Lack of empathy from the school district for event at Bend High
Though unfounded, these hoax calls are striking fear in students and families across Oregon and the country, all while mass shooting events are reaching national headlines with a frequency Central Oregon residents find frightening and dismaying.
“I’m sort of at a loss for words,” said Bend City Councilor Anthony Broadman, whose daughter was in Bend High on the day of the hoax threat. “I’m just really tired and frustrated of this being a constant threat over us.”
Harper Rich, an 18-year-old senior at Bend High, said the threat in February and the massive police response had a lasting impact on students. “For the week after, we were a bit on edge. It took a while for us to realize that, OK, we’re good,” she said, adding: “It was freaky. We were pretty rattled.”

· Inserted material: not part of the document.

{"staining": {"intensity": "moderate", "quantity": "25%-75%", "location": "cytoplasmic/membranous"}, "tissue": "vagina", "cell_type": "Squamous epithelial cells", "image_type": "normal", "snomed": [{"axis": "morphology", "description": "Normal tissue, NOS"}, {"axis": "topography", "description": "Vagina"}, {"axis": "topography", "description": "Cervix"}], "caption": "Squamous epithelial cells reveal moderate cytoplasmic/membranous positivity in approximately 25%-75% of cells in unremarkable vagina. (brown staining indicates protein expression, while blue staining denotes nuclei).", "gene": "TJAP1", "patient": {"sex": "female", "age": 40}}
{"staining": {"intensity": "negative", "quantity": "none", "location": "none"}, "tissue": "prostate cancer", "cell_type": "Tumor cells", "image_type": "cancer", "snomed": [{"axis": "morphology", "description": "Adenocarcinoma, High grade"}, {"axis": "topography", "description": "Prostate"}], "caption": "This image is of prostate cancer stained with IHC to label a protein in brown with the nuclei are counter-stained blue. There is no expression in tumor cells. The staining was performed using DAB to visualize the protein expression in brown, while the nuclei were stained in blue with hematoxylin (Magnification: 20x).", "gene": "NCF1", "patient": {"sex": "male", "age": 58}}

She said the feelings from the threat were made worse by the fact that in August, a gunman opened fire at Safeway, killing two people and himself after making threats against her best friend’s high school.
Now, she said: “I’m definitely a bit more vigilant. There’s been shootings on the news the whole time I’ve been a student. It wasn’t this event specifically that made it real.”
Rising incidents
Law enforcement officials say these hoax calls — many of which are stemming from outside the country — are meant to instigate large and potentially dangerous police responses. They are wasting law enforcement resources, drawing police and other public safety authorities away from responding to legitimate emergencies.
“It increases the risk that somebody is going to make a mistake and an innocent person is going to be hurt,” said Gunnels.
FBI public affairs officer Joy Jiras said in an email that the agency is “aware of the numerous swatting incidents across the state wherein a report of an active shooter at a school is made.” Jiras could not provide details about the cases but said: “At this time, none of the threats have been legitimate.”
In Sherwood, the police chief said his office responded to 15 separate threats to local schools in May. In recent years, false threats have been reported against schools in Baker, Hermiston, Ontario, Enterprise, La Grande, Powell Butte, Sisters and Sunriver.
The threats shut down schools, disrupting student learning and wasting taxpayer dollars, authorities say. Such an act is typically considered first-degree disorderly conduct, lawyers say. Generally, a conviction can come with a year in jail but can escalate to a Class C felony if a person is convicted of the same charge a second time.
Citing concerns around such incidents and the fear they can reap in communities, Oregon lawmakers proposed House Bill 3035 this year. Sponsored by Democrats, the bill would have made threatening violence against a school or public building a felony offense. The bill received support from the Oregon School Boards Association as well as statewide law enforcement associations.
The bill, however, faced pushback from Disability Rights Oregon and the Oregon Criminal Defense Lawyers Association. The groups said in a joint statement that imposing harsher penalties would “sweep up young people and mentally ill people and make the cycle in and out of the criminal legal system incredibly difficult to break.”
The bill died April 4, when it missed a legislative deadline.
In Gunnels’ view, a person who makes deliberately planned and severe threats — like the one against Bend High — should face felony charges. Others, he said, should not, such as a youth who makes a threatening comment about a school to another student, or a person experiencing mental illness.
Matt Murphy, a supervising attorney for Deschutes Defenders, a public defense nonprofit, said the increase in threats could reflect the state’s failures to care for the mentally ill. He said that making swatting threats a felony “doesn’t address why it’s happening in the first place.” He argued that the state has long underfunded its psychiatric treatment facilities and should make additional investments to care for people with mental illness.
“We are seeing the long-term impacts of that all over the state,” he said.